As had been in the past, in this Constitutional era, too, the BNI is still being accused of murderous forms of interrogation, torture and brutalities and unwarranted arrest and harassment against citizens. The arrest and detention of Hon Asamoah-Boateng over complicity over a contract amounting to GH¢86,000 for renovation works at the Ministry of Information and the death of one Maikankan- a 34-year-old NPP activist from Kotobabi at the BNI offices amid police deployed teargas fire; not forgetting the death of a ‘5-months pregnant’ woman- a 29-year-old Celestina Tsekuma- the wife of one Godson Atitsogbui of Maamobi, over purported debts she owed which many say was purely police matter, as well as countless unreported episodes, as well as that of Hon Kennedy Agyapong and FONKAR Owusu-Bempa, the question being asked is: how long must the BNI continue to impose itself on us with their code of ethics shrouded in secrecy?
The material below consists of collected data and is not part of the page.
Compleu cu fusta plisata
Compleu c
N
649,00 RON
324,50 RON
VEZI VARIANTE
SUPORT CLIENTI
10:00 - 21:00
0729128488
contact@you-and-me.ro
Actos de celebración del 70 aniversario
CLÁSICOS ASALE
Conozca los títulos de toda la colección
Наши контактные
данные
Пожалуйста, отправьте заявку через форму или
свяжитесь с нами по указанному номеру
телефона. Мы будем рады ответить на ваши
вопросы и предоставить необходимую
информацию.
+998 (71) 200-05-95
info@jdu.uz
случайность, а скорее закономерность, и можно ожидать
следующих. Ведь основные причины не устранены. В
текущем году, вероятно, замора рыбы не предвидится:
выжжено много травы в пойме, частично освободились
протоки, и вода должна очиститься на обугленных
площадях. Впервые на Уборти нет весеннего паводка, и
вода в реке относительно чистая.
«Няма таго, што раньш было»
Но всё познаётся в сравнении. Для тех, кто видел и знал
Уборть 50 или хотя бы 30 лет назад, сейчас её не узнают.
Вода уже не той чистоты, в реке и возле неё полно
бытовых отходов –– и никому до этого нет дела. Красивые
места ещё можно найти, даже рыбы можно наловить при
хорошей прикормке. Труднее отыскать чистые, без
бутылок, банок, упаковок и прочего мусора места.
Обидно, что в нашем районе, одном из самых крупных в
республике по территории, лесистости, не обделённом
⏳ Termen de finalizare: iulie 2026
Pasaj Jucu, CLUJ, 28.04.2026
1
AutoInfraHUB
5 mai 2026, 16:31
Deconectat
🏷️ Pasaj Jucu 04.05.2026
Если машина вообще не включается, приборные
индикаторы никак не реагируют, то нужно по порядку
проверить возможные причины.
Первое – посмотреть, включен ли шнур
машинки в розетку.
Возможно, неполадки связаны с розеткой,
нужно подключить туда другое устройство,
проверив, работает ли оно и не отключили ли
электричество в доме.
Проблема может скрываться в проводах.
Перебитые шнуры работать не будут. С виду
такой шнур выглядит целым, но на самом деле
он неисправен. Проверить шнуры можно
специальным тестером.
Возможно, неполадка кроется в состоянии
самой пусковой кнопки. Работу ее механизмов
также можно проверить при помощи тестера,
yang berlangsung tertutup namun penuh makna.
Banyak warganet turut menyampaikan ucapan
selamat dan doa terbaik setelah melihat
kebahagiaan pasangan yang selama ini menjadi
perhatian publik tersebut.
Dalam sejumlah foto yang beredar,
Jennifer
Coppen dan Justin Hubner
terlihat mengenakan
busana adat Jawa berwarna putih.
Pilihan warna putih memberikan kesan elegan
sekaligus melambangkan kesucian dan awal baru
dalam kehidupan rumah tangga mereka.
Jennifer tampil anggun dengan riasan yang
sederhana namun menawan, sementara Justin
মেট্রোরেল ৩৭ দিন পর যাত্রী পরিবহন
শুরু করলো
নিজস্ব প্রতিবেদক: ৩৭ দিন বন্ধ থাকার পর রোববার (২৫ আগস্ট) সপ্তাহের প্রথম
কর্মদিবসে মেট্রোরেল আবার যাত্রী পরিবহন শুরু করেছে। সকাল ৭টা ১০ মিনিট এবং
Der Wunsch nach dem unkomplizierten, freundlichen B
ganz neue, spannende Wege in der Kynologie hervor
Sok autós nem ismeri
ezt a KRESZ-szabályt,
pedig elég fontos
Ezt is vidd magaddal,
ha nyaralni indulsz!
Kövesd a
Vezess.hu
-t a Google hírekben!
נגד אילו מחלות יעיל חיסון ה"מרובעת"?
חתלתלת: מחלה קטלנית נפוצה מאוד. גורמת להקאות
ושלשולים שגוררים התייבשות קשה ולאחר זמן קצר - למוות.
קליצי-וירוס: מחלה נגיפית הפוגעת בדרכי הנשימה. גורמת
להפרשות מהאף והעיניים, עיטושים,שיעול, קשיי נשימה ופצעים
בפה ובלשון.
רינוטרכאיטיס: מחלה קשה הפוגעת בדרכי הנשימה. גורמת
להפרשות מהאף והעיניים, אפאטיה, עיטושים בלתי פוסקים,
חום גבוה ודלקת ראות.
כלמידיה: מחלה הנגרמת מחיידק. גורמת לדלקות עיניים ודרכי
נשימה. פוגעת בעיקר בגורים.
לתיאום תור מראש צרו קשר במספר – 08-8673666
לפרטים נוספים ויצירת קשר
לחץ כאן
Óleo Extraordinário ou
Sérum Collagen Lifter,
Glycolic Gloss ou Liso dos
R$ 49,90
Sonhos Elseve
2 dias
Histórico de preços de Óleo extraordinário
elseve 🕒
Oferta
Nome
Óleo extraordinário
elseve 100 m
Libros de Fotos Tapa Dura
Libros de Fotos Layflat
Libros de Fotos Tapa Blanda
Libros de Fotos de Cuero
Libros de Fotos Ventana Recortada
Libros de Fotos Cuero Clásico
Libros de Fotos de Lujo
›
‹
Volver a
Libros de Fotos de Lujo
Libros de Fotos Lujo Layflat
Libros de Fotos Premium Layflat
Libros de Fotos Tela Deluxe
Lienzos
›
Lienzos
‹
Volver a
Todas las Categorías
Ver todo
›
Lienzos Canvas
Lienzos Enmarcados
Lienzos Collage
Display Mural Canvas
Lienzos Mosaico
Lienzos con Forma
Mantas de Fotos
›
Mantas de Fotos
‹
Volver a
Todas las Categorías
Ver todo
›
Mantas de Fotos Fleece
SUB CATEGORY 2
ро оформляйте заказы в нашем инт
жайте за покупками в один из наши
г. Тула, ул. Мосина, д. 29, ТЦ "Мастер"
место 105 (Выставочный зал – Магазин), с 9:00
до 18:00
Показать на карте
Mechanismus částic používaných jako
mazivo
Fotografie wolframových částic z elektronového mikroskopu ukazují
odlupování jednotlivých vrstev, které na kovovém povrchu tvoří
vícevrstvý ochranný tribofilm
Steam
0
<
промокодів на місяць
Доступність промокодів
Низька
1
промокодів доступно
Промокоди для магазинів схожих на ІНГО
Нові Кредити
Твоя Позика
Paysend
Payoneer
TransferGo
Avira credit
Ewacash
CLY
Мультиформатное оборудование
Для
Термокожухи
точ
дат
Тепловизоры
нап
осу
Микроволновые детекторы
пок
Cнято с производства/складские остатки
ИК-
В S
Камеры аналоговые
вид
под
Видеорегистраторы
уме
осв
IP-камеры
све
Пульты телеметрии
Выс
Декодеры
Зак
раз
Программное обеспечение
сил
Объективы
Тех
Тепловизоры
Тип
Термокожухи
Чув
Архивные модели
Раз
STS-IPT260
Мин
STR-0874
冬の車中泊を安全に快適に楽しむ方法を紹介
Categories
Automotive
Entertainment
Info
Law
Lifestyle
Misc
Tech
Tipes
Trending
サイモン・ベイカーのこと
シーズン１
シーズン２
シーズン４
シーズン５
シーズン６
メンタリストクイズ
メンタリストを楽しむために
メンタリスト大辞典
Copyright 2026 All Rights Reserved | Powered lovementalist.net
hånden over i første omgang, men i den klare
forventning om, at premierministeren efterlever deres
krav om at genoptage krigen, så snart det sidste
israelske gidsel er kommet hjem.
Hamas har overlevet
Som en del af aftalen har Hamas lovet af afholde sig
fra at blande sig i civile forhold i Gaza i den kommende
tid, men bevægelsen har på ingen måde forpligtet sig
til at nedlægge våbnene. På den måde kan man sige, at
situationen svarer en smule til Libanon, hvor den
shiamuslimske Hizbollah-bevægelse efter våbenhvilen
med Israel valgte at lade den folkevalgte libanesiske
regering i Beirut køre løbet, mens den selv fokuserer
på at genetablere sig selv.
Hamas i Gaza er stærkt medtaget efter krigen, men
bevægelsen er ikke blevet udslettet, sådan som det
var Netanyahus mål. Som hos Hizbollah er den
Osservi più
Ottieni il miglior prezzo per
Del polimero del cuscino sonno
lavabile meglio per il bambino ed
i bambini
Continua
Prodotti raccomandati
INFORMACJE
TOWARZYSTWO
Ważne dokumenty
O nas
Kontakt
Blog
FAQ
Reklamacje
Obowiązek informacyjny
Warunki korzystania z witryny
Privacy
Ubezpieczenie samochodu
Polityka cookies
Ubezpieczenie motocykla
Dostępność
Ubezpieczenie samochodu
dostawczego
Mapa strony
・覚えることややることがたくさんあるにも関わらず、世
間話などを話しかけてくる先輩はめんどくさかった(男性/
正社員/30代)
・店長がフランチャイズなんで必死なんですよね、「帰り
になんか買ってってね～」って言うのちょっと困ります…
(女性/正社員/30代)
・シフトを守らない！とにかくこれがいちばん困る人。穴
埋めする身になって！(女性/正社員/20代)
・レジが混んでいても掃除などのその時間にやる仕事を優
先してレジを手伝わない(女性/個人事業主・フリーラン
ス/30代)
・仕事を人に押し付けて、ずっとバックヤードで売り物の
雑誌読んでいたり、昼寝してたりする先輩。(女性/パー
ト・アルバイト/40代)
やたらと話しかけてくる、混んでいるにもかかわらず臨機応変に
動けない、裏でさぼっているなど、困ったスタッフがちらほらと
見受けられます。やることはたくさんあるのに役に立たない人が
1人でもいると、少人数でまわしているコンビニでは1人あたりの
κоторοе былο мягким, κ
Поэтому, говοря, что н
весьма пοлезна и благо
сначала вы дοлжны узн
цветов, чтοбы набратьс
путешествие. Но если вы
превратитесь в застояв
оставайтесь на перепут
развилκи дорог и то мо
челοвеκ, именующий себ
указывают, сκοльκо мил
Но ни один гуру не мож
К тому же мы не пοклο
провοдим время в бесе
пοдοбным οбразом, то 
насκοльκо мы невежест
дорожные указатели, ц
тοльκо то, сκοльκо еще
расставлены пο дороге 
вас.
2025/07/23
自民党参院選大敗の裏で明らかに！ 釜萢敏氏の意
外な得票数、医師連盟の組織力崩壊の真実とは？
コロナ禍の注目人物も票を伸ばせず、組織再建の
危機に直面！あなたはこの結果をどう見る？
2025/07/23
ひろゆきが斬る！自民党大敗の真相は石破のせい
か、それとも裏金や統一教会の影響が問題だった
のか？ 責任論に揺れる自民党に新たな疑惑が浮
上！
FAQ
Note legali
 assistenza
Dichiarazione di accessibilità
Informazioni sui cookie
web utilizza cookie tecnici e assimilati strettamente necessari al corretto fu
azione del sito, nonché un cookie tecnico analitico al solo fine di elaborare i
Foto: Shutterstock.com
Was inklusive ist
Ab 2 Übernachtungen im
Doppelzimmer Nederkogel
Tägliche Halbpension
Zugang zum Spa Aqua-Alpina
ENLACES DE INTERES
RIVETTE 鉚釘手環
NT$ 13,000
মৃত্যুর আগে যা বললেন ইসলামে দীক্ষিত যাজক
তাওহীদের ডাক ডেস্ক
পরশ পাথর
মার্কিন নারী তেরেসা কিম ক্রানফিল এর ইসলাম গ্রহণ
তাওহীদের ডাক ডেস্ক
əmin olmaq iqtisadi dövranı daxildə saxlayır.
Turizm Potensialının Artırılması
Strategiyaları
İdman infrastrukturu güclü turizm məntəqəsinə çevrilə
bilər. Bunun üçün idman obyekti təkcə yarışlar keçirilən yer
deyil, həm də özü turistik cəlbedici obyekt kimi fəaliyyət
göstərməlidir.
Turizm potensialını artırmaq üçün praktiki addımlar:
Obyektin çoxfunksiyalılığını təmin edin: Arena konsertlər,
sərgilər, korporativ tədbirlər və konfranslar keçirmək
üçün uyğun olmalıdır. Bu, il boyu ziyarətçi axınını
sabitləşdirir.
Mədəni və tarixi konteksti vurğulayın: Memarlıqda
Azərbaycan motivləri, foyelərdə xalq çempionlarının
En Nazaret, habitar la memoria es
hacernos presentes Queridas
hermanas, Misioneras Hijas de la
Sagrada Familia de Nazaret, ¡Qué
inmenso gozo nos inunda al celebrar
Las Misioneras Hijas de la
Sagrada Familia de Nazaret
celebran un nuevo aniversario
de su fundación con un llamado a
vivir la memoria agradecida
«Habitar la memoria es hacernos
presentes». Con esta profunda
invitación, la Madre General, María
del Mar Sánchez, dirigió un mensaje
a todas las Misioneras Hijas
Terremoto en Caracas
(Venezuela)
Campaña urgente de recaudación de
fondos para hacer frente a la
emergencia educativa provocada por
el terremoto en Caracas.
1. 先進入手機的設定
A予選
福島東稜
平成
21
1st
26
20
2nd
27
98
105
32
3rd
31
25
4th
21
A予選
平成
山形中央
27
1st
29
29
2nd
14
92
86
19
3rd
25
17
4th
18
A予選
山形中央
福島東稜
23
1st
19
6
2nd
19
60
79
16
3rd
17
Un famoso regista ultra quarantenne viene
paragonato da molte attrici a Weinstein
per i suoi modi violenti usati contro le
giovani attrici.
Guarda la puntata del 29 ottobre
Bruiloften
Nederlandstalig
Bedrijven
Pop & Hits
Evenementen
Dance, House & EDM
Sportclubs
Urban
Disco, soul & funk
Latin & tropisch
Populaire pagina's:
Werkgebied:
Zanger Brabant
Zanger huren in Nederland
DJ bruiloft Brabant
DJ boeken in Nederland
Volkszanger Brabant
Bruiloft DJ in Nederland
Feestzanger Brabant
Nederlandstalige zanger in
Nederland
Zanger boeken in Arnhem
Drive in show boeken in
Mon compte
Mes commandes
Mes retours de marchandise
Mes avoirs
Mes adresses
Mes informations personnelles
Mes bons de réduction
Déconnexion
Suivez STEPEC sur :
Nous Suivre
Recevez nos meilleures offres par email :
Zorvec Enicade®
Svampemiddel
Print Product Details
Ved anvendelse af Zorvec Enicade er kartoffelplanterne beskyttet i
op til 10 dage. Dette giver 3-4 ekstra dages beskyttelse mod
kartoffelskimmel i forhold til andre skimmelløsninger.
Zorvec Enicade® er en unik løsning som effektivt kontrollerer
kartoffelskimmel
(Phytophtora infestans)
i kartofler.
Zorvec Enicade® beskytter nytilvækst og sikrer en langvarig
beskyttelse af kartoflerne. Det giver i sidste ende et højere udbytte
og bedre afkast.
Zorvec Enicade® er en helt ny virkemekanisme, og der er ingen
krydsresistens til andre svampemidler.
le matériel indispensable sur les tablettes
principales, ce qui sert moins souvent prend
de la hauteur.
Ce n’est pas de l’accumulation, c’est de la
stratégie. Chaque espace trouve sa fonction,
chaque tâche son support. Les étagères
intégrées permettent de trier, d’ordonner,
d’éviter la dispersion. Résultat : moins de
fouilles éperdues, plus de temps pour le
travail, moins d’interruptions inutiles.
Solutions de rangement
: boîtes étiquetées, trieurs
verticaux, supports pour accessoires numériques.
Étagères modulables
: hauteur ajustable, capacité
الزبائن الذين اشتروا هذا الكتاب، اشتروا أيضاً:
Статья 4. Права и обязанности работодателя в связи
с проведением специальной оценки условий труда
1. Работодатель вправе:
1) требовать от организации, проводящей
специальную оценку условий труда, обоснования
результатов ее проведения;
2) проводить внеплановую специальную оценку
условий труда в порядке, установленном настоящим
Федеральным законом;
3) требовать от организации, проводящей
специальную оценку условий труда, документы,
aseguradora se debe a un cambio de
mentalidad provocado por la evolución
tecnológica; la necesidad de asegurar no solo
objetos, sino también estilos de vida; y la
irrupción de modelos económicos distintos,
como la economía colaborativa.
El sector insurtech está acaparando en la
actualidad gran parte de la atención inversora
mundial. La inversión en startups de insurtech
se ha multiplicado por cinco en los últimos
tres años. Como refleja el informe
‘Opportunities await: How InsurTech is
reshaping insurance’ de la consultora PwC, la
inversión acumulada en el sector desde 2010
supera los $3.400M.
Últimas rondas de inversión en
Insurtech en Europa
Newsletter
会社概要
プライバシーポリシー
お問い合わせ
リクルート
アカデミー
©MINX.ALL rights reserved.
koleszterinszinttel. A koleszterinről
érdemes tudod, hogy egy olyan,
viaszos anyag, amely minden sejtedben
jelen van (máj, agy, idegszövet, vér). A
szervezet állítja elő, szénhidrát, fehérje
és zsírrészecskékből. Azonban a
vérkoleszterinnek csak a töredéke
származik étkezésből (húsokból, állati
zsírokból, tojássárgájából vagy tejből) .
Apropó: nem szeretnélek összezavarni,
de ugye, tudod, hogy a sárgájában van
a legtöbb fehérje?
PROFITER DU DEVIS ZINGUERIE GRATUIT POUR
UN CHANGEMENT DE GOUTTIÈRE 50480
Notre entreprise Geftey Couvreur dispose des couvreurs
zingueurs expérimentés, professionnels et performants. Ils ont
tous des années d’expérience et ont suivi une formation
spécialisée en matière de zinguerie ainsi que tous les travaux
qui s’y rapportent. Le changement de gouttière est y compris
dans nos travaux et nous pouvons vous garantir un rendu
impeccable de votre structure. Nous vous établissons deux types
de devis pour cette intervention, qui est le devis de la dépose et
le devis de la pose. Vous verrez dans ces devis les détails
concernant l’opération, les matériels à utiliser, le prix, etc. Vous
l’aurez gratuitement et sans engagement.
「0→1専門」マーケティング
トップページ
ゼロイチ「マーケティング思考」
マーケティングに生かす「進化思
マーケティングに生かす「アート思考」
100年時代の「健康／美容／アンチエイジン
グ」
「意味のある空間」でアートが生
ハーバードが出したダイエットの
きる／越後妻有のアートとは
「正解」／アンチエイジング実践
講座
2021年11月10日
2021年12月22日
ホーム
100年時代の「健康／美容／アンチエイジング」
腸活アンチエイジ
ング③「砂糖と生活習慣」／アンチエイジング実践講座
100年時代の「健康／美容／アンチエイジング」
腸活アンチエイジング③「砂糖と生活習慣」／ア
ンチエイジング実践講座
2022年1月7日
The answer probably lies with Kumi Ansah-Koi:
“Act 526, discussed above, states at Article 17(1) that ‘the President shall assign ministerial responsibility for the Intelligence Agencies to such Minister as the President shall deem fit’. At 17(ii), ‘the Minister assigned responsibility under subsection (i) of the section shall in respect of each year, submit a report to Parliament on the Intelligence Agencies’. None of that has been done, so far, and the government has offered no explanation; one is hard put to fathom the reasons or justification for such a failure.” The MI5- the UK’s Intelligence Oganization- responsible for protecting the UK, its citizens and interests, at home and overseas, against threats to national security writes at its website (FAQs): “In a democratic society, it is vital that a security intelligence agency should be well regulated by law and subjected to rigorous oversight. There should be as much transparency as is possible to achieve without compromising our operations.” JusticeGhana advocates that such openness is long overdue in Ghana.